## Instructions to follow
Transcribe all of the records, leaving out any pictures.

(Records for this task)

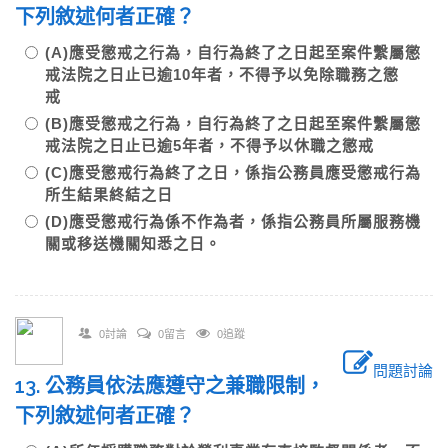
下列敘述何者正確？
(A)應受懲戒之行為，自行為終了之日起至案件繫屬懲
戒法院之日止已逾10年者，不得予以免除職務之懲
戒
(B)應受懲戒之行為，自行為終了之日起至案件繫屬懲
戒法院之日止已逾5年者，不得予以休職之懲戒
(C)應受懲戒行為終了之日，係指公務員應受懲戒行為
所生結果終結之日
(D)應受懲戒行為係不作為者，係指公務員所屬服務機
關或移送機關知悉之日。
0討論
0留言
0追蹤
問題討論
13. 公務員依法應遵守之兼職限制，
下列敘述何者正確？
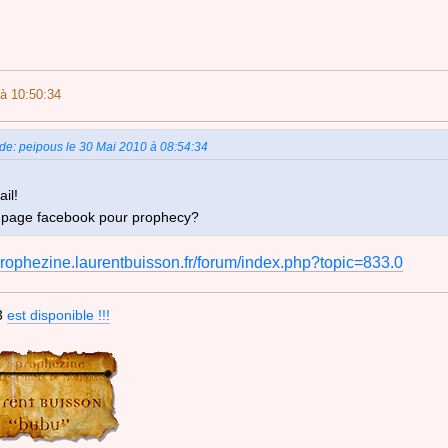
à 10:50:34
 de: peipous le 30 Mai 2010 à 08:54:34
ail!
e page facebook pour prophecy?
/prophezine.laurentbuisson.fr/forum/index.php?topic=833.0
3
est disponible !!!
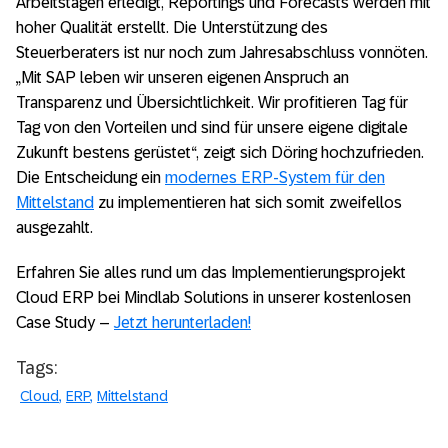
Arbeitstagen erledigt, Reportings und Forecasts werden mit
hoher Qualität erstellt. Die Unterstützung des
Steuerberaters ist nur noch zum Jahresabschluss vonnöten.
„Mit SAP leben wir unseren eigenen Anspruch an
Transparenz und Übersichtlichkeit. Wir profitieren Tag für
Tag von den Vorteilen und sind für unsere eigene digitale
Zukunft bestens gerüstet“, zeigt sich Döring hochzufrieden.
Die Entscheidung ein
modernes ERP-System für den
Mittelstand
zu implementieren hat sich somit zweifellos
ausgezahlt.
Erfahren Sie alles rund um das Implementierungsprojekt
Cloud ERP bei Mindlab Solutions in unserer kostenlosen
Case Study –
Jetzt herunterladen!
Tags:
Cloud
ERP
Mittelstand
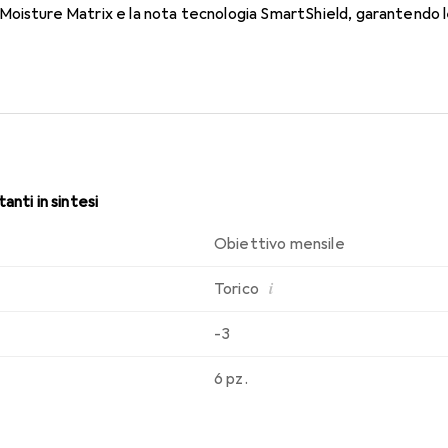
oisture Matrix e la nota tecnologia SmartShield, garantendo le 
. Comfort e assenza di fastidi per tutto il giorno con le lenti me
anti in sintesi
Obiettivo mensile
i
Torico
-3
6 pz.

(End Records for this task)

## Solution for this problem
下列敘述何者正確？
(A)應受懲戒之行為，自行為終了之日起至案件繫屬懲
戒法院之日止已逾10年者，不得予以免除職務之懲
戒
(B)應受懲戒之行為，自行為終了之日起至案件繫屬懲
戒法院之日止已逾5年者，不得予以休職之懲戒
(C)應受懲戒行為終了之日，係指公務員應受懲戒行為
所生結果終結之日
(D)應受懲戒行為係不作為者，係指公務員所屬服務機
關或移送機關知悉之日。
0討論
0留言
0追蹤
問題討論
13. 公務員依法應遵守之兼職限制，
下列敘述何者正確？
à 10:50:34
 de: peipous le 30 Mai 2010 à 08:54:34
ail!
e page facebook pour prophecy?
/prophezine.laurentbuisson.fr/forum/index.php?topic=833.0
3
est disponible !!!
Arbeitstagen erledigt, Reportings und Forecasts werden mit
hoher Qualität erstellt. Die Unterstützung des
Steuerberaters ist nur noch zum Jahresabschluss vonnöten.
„Mit SAP leben wir unseren eigenen Anspruch an
Transparenz und Übersichtlichkeit. Wir profitieren Tag für
Tag von den Vorteilen und sind für unsere eigene digitale
Zukunft bestens gerüstet“, zeigt sich Döring hochzufrieden.
Die Entscheidung ein
modernes ERP-System für den
Mittelstand
zu implementieren hat sich somit zweifellos
ausgezahlt.
Erfahren Sie alles rund um das Implementierungsprojekt
Cloud ERP bei Mindlab Solutions in unserer kostenlosen
Case Study –
Jetzt herunterladen!
Tags:
Cloud
ERP
Mittelstand
oisture Matrix e la nota tecnologia SmartShield, garantendo le 
. Comfort e assenza di fastidi per tutto il giorno con le lenti me
anti in sintesi
Obiettivo mensile
i
Torico
-3
6 pz.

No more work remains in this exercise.